We found some indications that life history traits of fairy shrimp populations, notably start of reproduction, reflect the disturbance regime of their habitat. These patterns may be indicative of local adaptation; however, it cannot be excluded that the measured traits are plastic and expressed in response to local environmental conditions. Reciprocal transplant or common garden experiments (Van Dooren and Brendonck 1998) may help to unravel the relative importance of local environmental stimuli, maternal effects or genetic variation generating variation in hatching phenology and life history strategies along the pond permanence gradient. Finally, it must be noted that due to the cryptic morphologies of the species involved, this study presents patterns observed at the level of the assemblage. Even though both species were most likely present in every pool and are likely to respond similarly to local hydrological conditions, we cannot exclude that the two species might slightly differ in some life history traits (e.g., maturation time). Therefore, subtle changes in taxon frequencies among pools may have contributed to the observed variation.

In a heterogeneous patchy environment with regular dispersal such as the studied pool cluster, one might expect that the influx of maladapted genotypes would counteract the possibility of local adaptation. Still, the presented data indicate a good match between fairy shrimp life histories and local hydrological conditions despite high dispersal rates measured at the site notably via wind (Vanschoenwinkel et al. 2008). This could suggest that fairy shrimp eggs are either able to adequately respond to local conditions (phenotypic plasticity) or that gene flow is limited due to a low establishment success of incoming migrants adapted to other conditions (De Meester et al. 2002).

Egg bank size

Larger habitats typically house bigger populations due to a larger carrying capacity.
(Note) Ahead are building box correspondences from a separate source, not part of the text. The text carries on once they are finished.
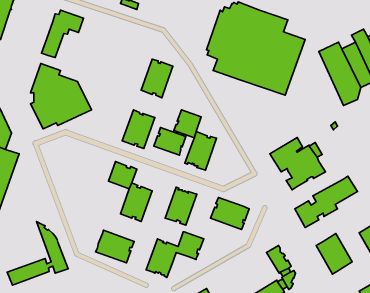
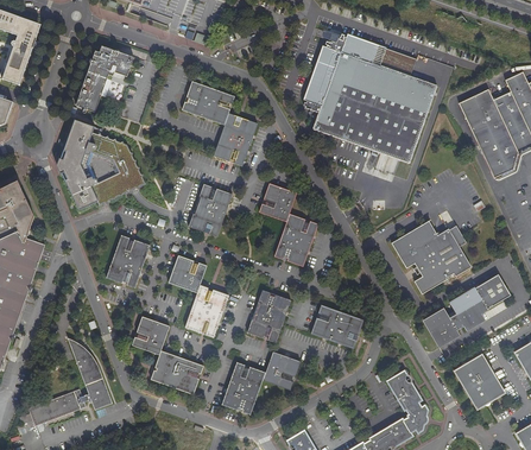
building: none -> [181,81,233,156]
building: [154,127,186,155] -> none
building: none -> [105,234,150,287]
building: none -> [131,315,169,354]

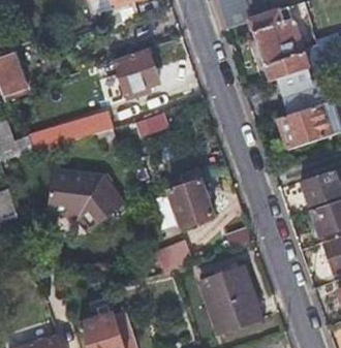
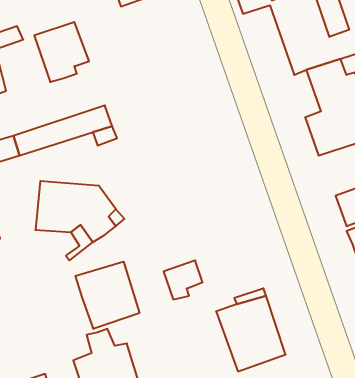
building: [113,51,159,101] -> [34,22,89,82]
building: [167,167,213,225] -> none
building: none -> [75,262,139,329]

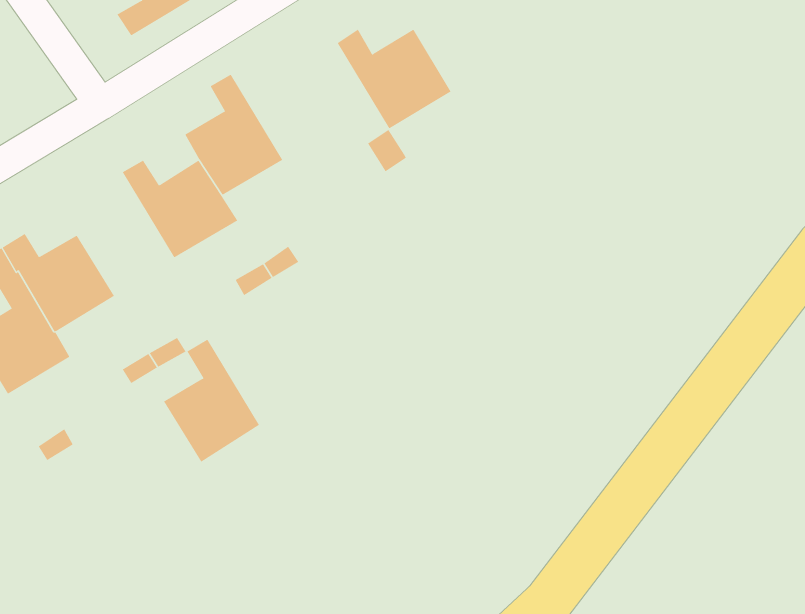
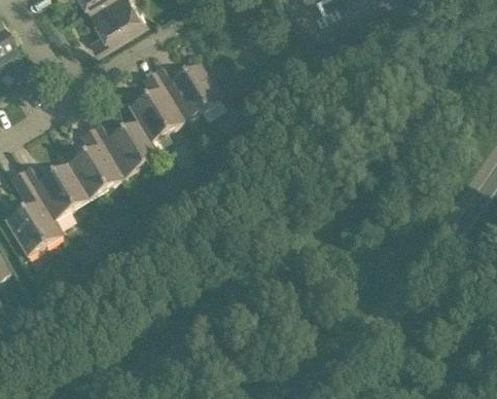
building: [337,29,451,129] -> [152,65,218,122]
building: [163,339,260,463] -> [64,130,119,201]

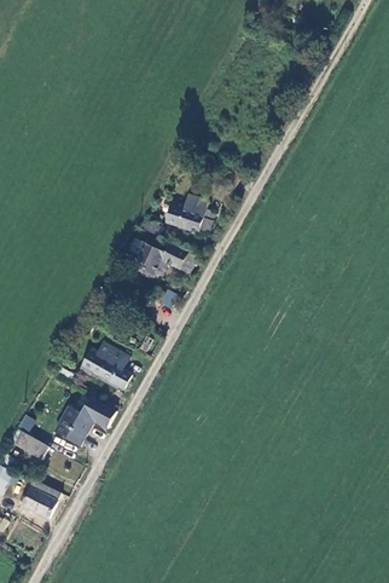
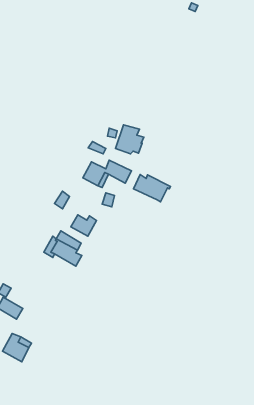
building: none -> [133,175,170,202]
building: none -> [71,215,96,236]
building: [57,399,116,446] -> none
The data, however, suggest that habitat size and habitat stability were relatively unimportant in determining size of dormant egg banks. Instead, vegetation cover emerged as the most important explanatory variable. The idea that vegetation could stabilise egg banks was proposed earlier by Brendonck and Riddoch (2000). In that study, a lower variance in egg densities was measured over a period of 4 years in pools with vegetation compared to pools without vegetation. Additional information was provided by Vanschoenwinkel et al. (2009b), who measured high dispersal rates, not only of resting eggs but also of resting egg bank fragments in this study system. The authors also hinted at the potential of aquatic vegetation to decrease wind erosion of the egg bank. The current results thus support this hypothesis. Mass movement of resting eggs and sediment via wind may explain why aquatic vegetation that forms a protective crust during the dry periods may be more important in determining egg bank size than basin size or hydroregime. Fairy shrimp egg bank densities were quite variable but, with exception of the highly exposed unvegetated pools that sometimes only held a couple of hundred eggs, recorded densities fell within the range of 10³–105 eggs per m², which is typical for freshwater zooplankton (Brendonck and De Meester 2003). Using an experimental vacuum cleaner, Graham and Wirth (2008) showed that large branchiopod eggs from dry potholes in Utah (USA) are more easily picked up by wind from disturbed than from undisturbed egg banks. In disturbing the protective crust, human activities therefore could adversely affect populations of temporary pool invertebrates including fairy shrimp, which for their survival are highly dependent on the buffering capacity of the dormant egg bank. Many inselbergs, notably in Southern Africa and Australia, but also rock pools in other areas such as the potholes on the sandstone flats in Utah are popular tourist destinations; and in some cases, hiking trails and four by four tracks pass right through pool sites damaging the egg banks (Graham and Wirth 2008; Vanschoenwinkel personal observation). Conservation managers should therefore consider better regulating these activities.